The experiment used footage of Grand Theft Auto V, and when applied it replaces the game’s polygonal environments with images taken from real-life photographs.
The researchers describe the setup as “a convolutional network which produces images frame by frame and can be run at interactive rates”, which suggests that in time it could be optimised to run at real-time while playing.
A video demonstration shows how the process analyses a frame of Grand Theft Auto V footage then compares it with the team’s Cityscapes dataset, which consists of many photographs of German cities recorded with an automotive grade camera.
The process then replaces the game’s assets with those taken from the photographs, which in turn makes the asphalt smoother, makes car paint glossier and makes the hills greener.
The new assets are “geometrically and semantically consistent with the input images and temporally stable”, meaning as the game continues to play, the photorealistic objects and textures follow along.

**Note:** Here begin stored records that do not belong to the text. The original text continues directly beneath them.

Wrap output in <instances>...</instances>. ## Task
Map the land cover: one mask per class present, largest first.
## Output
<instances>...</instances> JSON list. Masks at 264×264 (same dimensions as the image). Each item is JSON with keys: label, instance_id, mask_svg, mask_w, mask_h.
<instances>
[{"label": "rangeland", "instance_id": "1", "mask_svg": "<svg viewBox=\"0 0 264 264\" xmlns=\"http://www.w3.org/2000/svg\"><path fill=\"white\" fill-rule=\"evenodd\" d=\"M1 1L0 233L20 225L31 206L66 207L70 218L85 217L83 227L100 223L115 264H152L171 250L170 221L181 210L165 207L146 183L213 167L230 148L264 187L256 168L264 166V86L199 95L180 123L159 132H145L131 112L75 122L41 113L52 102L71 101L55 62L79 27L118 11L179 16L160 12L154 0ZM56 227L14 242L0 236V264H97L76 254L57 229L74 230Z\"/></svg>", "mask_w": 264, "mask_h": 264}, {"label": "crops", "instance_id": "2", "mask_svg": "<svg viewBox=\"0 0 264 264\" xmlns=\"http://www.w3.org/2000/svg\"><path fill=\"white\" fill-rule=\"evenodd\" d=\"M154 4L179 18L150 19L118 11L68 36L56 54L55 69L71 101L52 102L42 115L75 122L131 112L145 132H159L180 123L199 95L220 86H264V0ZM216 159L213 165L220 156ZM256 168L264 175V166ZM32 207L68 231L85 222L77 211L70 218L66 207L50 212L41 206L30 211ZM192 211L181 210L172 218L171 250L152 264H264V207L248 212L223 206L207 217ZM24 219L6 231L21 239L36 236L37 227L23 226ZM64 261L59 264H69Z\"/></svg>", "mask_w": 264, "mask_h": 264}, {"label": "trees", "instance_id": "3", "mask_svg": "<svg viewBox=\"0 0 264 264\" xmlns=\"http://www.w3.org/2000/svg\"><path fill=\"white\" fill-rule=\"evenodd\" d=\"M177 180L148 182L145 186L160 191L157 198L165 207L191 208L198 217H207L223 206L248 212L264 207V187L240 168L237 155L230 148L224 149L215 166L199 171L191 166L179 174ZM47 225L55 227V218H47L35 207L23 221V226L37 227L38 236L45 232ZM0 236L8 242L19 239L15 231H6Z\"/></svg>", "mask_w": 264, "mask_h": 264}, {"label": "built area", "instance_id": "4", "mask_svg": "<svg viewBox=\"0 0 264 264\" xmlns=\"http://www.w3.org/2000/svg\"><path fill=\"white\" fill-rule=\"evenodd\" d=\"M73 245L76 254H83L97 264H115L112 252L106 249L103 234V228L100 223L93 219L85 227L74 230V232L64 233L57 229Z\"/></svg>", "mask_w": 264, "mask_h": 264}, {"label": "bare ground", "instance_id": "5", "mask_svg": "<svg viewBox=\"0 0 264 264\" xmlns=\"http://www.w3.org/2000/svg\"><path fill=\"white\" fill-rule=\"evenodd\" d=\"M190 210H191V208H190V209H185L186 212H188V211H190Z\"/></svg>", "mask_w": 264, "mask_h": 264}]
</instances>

The video shows how Intel Labs’ new approach is more stable than other attempts to replace game footage with photorealistic imagery. These have led to issues such as extreme shimmering, artifacts and colour flickering, issues that don’t appear to be present in this new method.
The Intel Labs researchers have made their paper available online, along with a number of image sliders that can be used to better compare how GTA V looks with and without the process applied.